Sonny is most likely the best Flash RPG yet made. Imagine fluid battles that don't feel like a grind, complete with fluid animation and tactics that are actually interesting and fun. Now, imagine that you're a superhuman zombie. Yes, Sonny, this is it.
The interface is all mouse driven as we've come to expect with Flash. In battle, you and your allies are on one side and your enemies are on the other. Clicking on a character brings up a contextual ring of orbs representing the techniques you can use: for enemies you will see attack options, and for yourself and your allies you will see buffs and healing options. Instead of magic points you have health and focus. Using a technique usually costs focus and a certain number of turns before you can use it again. Winning battles gives you money and experience, which allow you to get better gear and level up. You can also spend points on increasing your stats and investing up the tech tree. While not necessarily revolutionary, Sonny is executed so smoothly and with such balance that it makes Flash seem as good as any other platform for a game design of this type.
Analysis: This game is a textbook example of staggered variation, which means the battles offer a lot of distinct feelings based on who you're teamed up with and who you're fighting. In some cases, you may be depending on your ally to give you the recharge, in other cases, you'll be waiting for your opponent to use a technique that puts its guard down. The game continues to feel fresh and demand tactical adaptation throughout, this is no mere climb up the experience ladder.
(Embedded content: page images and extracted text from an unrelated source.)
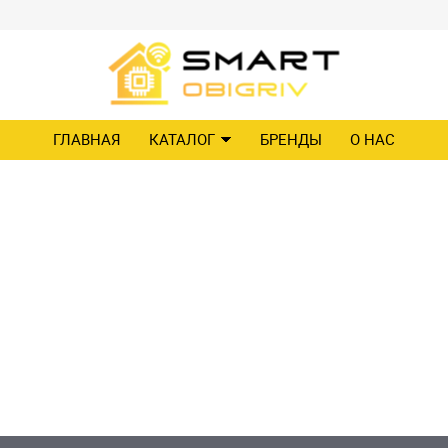
ГЛАВНАЯ
КАТАЛОГ
БРЕНДЫ
О НАС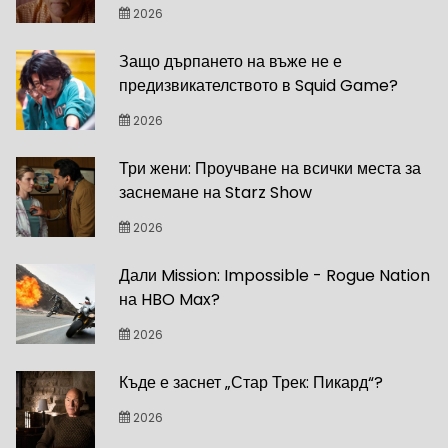
2026
Защо дърпането на въже не е
предизвикателството в Squid Game?
2026
Три жени: Проучване на всички места за
заснемане на Starz Show
2026
Дали Mission: Impossible - Rogue Nation
на HBO Max?
2026
Къде е заснет „Стар Трек: Пикард“?
2026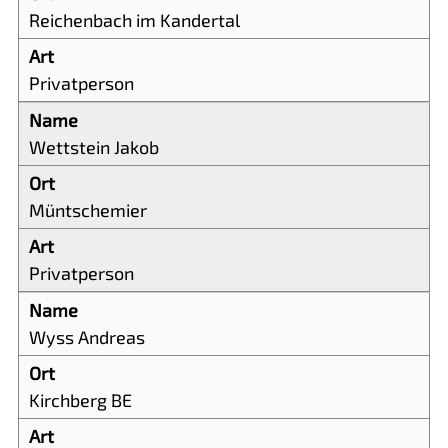
Reichenbach im Kandertal
Privatperson
Wettstein Jakob
Müntschemier
Privatperson
Wyss Andreas
Kirchberg BE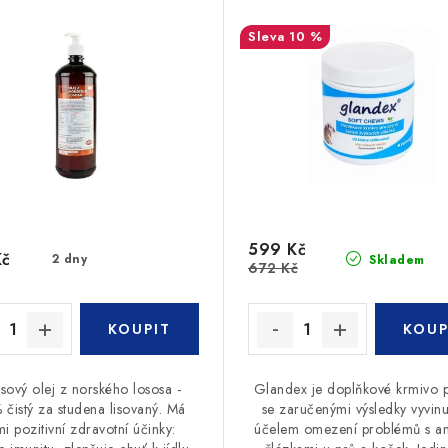
10 %
599 Kč
Kč
2 dny
Skladem
672 Kč
sový olej z norského lososa -
Glandex je doplňkové krmivo p
čistý za studena lisovaný. Má
se zaručenými výsledky vyvinu
mi pozitivní zdravotní účinky:
účelem omezení problémů s an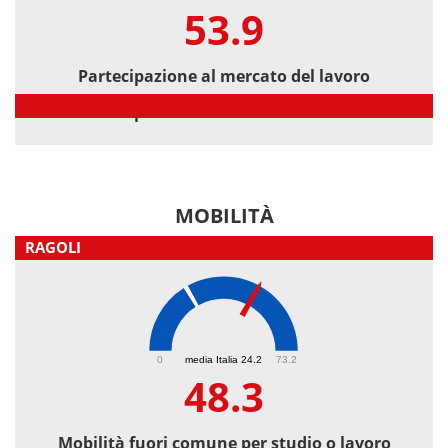
53.9
Partecipazione al mercato del lavoro
Partecipazione al mercato del lavoro
MOBILITÀ
RAGOLI
48.3
0
media Italia 24.2
73.2
48.3
Mobilità fuori comune per studio o lavoro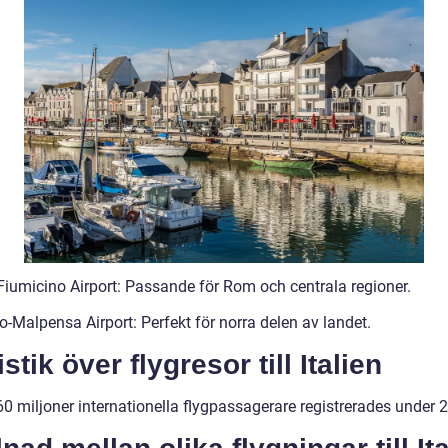
iumicino Airport: Passande för Rom och centrala regioner.
-Malpensa Airport: Perfekt för norra delen av landet.
istik över flygresor till Italien
60 miljoner internationella flygpassagerare registrerades under 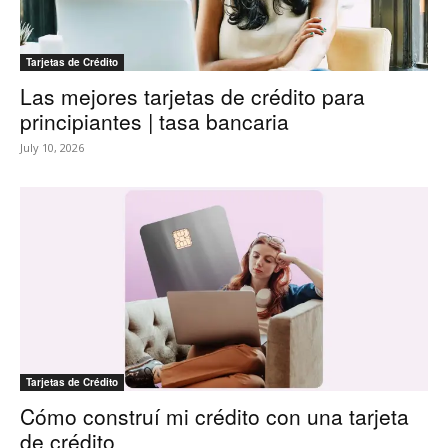
Tarjetas de Crédito
Las mejores tarjetas de crédito para
principiantes | tasa bancaria
July 10, 2026
Tarjetas de Crédito
Cómo construí mi crédito con una tarjeta
de crédito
The story is fairly shallow, but uses some interesting narrative techniques in its understated ambiguities, including the nature of the protagonist and his relationship with other NPCs. At the end of the story section (semi-spoiler) the context of the final fight left me questioning something I never looked into, and a jaunt into the inventory screen confirmed my hypothesis to chilling effect. The fourth act is a more open-ended, game-y scenario you could invest a lot of time in, at which point the system is pushed to its beautiful limits, and the major flaw of the game, the relative stupidity of your allies' AI, begins to show wear.
Created by Krinlabs, Krin has outdone himself with this one. Treat yourself to a superb RPG experience.